A cólera é uma doença que, hoje, não assusta mais como antes, foi domada. Terá seu equivalente subjetivo percorrido o mesmo caminho? Amores transladados, fragilizados, mal construídos… Inexistentes. Não se faz aqui uma análise crua ou denotativa do amor, mas uma reflexão, que se estende por todas as categorias que envolvem as relações interpessoais: será que perante essa efemeridade de todas as coisas, nós, indivíduos do século XXI, conseguiríamos sentir algo parecido com a veracidade de Florentino Ariza em sua intensidade, beleza e momentaneidade – sem deixar-nos levar por platonismos, mas sim por cinquenta e um anos, nove meses e quatro dias de espera? Será que nosso estilo de vida –hoje pautado em vias de desapego e autoajuda, de consumo exacerbado e de fluidez – extingue a execução de determinadas sensações que, em séculos anteriores, forjaram toda a utopia e nostalgia que pautamos como ultrapassada e romanticamente chamamos de amor?

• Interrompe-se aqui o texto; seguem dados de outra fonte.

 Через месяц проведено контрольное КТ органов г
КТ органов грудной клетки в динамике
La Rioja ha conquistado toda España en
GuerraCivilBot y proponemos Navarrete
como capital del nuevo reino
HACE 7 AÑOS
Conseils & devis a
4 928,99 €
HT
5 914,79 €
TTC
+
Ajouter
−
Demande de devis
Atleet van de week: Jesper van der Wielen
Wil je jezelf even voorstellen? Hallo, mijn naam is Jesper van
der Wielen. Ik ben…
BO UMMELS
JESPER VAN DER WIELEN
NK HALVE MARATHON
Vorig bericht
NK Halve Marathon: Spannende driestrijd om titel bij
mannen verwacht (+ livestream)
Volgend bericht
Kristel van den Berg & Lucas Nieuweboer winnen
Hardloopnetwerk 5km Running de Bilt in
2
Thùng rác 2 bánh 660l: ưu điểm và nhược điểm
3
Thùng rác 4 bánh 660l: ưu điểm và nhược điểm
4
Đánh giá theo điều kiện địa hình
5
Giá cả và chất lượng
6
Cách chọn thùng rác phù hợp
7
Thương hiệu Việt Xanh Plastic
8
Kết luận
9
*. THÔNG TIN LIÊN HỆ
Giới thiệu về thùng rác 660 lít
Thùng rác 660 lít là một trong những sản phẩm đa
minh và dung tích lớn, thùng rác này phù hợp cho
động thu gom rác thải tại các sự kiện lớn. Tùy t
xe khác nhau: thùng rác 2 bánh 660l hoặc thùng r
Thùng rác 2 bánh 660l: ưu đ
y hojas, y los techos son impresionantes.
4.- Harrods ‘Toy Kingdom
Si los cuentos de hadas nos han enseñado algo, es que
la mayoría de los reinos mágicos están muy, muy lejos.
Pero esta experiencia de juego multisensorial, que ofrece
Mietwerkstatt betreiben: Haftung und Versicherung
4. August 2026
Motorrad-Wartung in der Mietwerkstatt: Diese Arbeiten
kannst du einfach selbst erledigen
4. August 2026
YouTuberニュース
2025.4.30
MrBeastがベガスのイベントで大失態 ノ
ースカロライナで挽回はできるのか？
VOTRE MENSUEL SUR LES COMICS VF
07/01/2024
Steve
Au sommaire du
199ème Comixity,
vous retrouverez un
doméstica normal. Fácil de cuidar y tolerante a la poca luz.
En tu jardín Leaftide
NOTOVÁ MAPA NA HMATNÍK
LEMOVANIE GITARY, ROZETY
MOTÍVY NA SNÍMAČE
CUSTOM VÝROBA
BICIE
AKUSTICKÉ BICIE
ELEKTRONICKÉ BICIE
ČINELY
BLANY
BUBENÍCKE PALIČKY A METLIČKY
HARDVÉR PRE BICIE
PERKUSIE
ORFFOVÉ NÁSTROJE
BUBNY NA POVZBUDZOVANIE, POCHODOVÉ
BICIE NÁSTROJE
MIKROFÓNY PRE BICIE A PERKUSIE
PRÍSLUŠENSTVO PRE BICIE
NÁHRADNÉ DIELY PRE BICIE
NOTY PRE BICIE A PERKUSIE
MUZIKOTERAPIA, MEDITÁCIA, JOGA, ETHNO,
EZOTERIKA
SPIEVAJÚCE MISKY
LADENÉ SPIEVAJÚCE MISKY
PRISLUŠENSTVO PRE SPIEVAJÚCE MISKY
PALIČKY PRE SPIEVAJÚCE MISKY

Determinadas sensações que, atualmente, só nos arrancam lágrimas dos olhos em leituras de obras tão delicada como a de Gabriel García Márquez…O próprio autor, no referido título, bate o martelo na questão: O Amor Nos Tempos de Cólera – o amor nos tempos do amor; os tempos em que se era mais possível, ingênuo e sincero a edificação de tal sentimento, diferente do amor no tempo da efemeridade, do fácil “ir e vir”, que, para nós, o torna tão longínquo e infiel.

Fica aqui o que pode ser uma reflexão – não generalizada, claro –sobre o amor ou sobre as relações interpessoais em nosso cotidiano. Mas adianto: pode ser apenas manipulação da ternura de Florentino Ariza – ou seria de Gabo? –em meu ser sensível e moderno; que me leva a escrever essas palavras e desejar ser infectado por um amor como nos tempos do cólera.